> **Description of the task**: Pick out every line in the items below that includes the word "LAUKO", and copy each of those lines.

> **Available data**:
=== Begin Enclosure ===

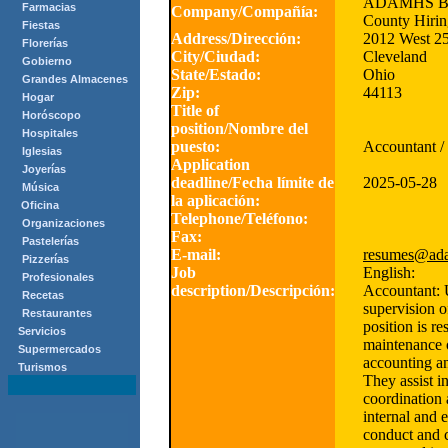
ADAMHS Boa
Farmacias
Company/Compañía:
County Hirin
Fiestas
Address/Dirección:
2012 West 25t
Florerías
City/Ciudad:
Cleveland
Gobierno
State/Estado:
Ohio
Grandes Almacenes
Zip:
44113
Hogar
Title of
Horóscopo
position/Nombre del
Hospitales
puesto:
Accountant /
Iglesias
Application
Joyerías
deadline/Fecha límite de
2025-05-28
Música
la aplicación:
Oficina
Telephone/Teléfono:
Organizaciones
Fax:
Pastelerías
E-mail:
resumes@ada
Pizzerías
Job
English:
Profesionales
description/Descripción:
Accountant: 
Recetas
supervision of
Restaurantes
position is re
Servicios
maintenance o
Supermercados
accounting a
Turismos
They assist i
coordination 
internal and e
conduct and 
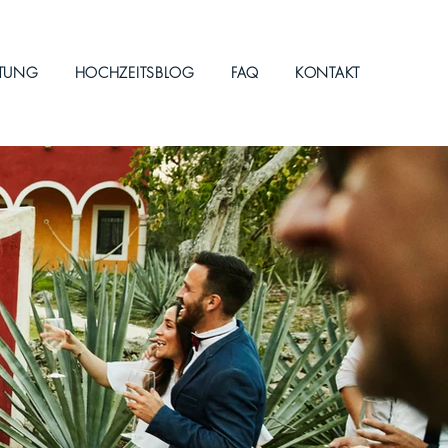
ITUNG
HOCHZEITSBLOG
FAQ
KONTAKT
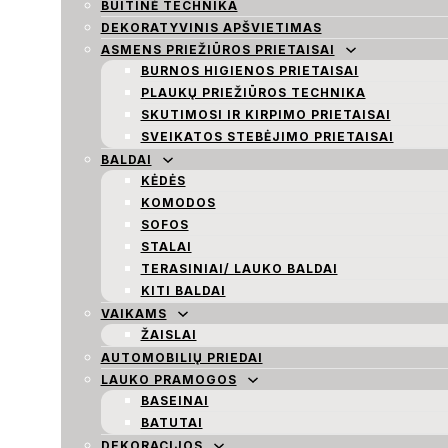
BUITINĖ TECHNIKA
DEKORATYVINIS APŠVIETIMAS
ASMENS PRIEŽIŪROS PRIETAISAI
BURNOS HIGIENOS PRIETAISAI
PLAUKŲ PRIEŽIŪROS TECHNIKA
SKUTIMOSI IR KIRPIMO PRIETAISAI
SVEIKATOS STEBĖJIMO PRIETAISAI
BALDAI
KĖDĖS
KOMODOS
SOFOS
STALAI
TERASINIAI/ LAUKO BALDAI
KITI BALDAI
VAIKAMS
ŽAISLAI
AUTOMOBILIŲ PRIEDAI
LAUKO PRAMOGOS
BASEINAI
BATUTAI
DEKORACIJOS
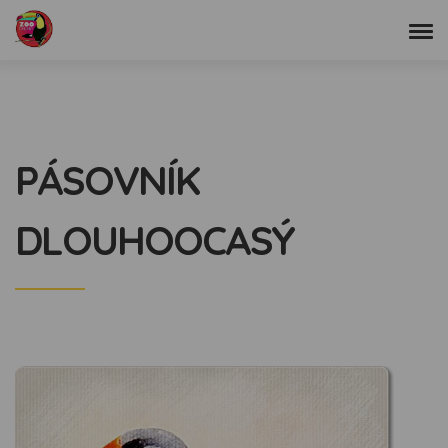
PÁSOVNÍK
DLOUHOOCASÝ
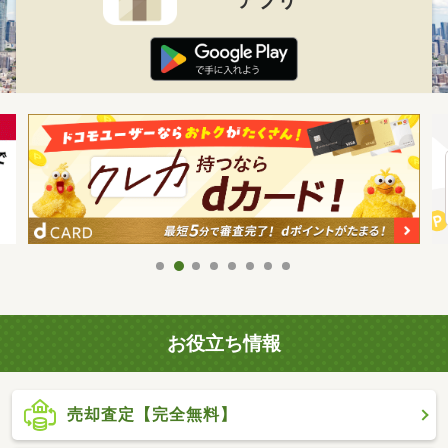
お役立ち情報
売却査定【完全無料】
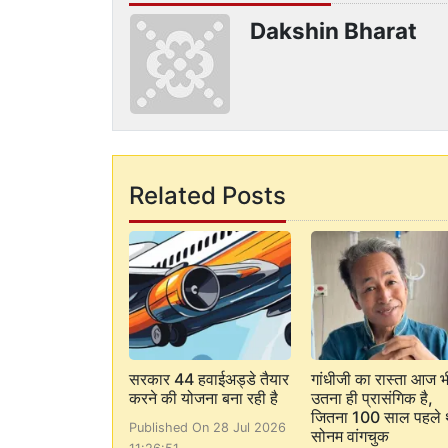
Dakshin Bharat
Related Posts
सरकार 44 हवाईअड्डे तैयार
गांधीजी का रास्ता आज भ
करने की योजना बना रही है
उतना ही प्रासंगिक है,
जितना 100 साल पहले 
Published On 28 Jul 2026
सोनम वांगचुक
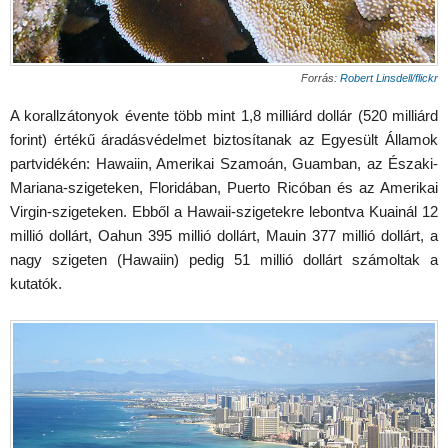
Forrás:
Robert Linsdell/flickr
A korallzátonyok évente több mint 1,8 milliárd dollár (520 milliárd
forint) értékű áradásvédelmet biztosítanak az Egyesült Államok
partvidékén: Hawaiin, Amerikai Szamoán, Guamban, az Északi-
Mariana-szigeteken, Floridában, Puerto Ricóban és az Amerikai
Virgin-szigeteken. Ebből a Hawaii-szigetekre lebontva Kuainál 12
millió dollárt, Oahun 395 millió dollárt, Mauin 377 millió dollárt, a
nagy szigeten (Hawaiin) pedig 51 millió dollárt számoltak a
kutatók.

=== End Enclosure ===

> **Problem solution**:
TERASINIAI/ LAUKO BALDAI
LAUKO PRAMOGOS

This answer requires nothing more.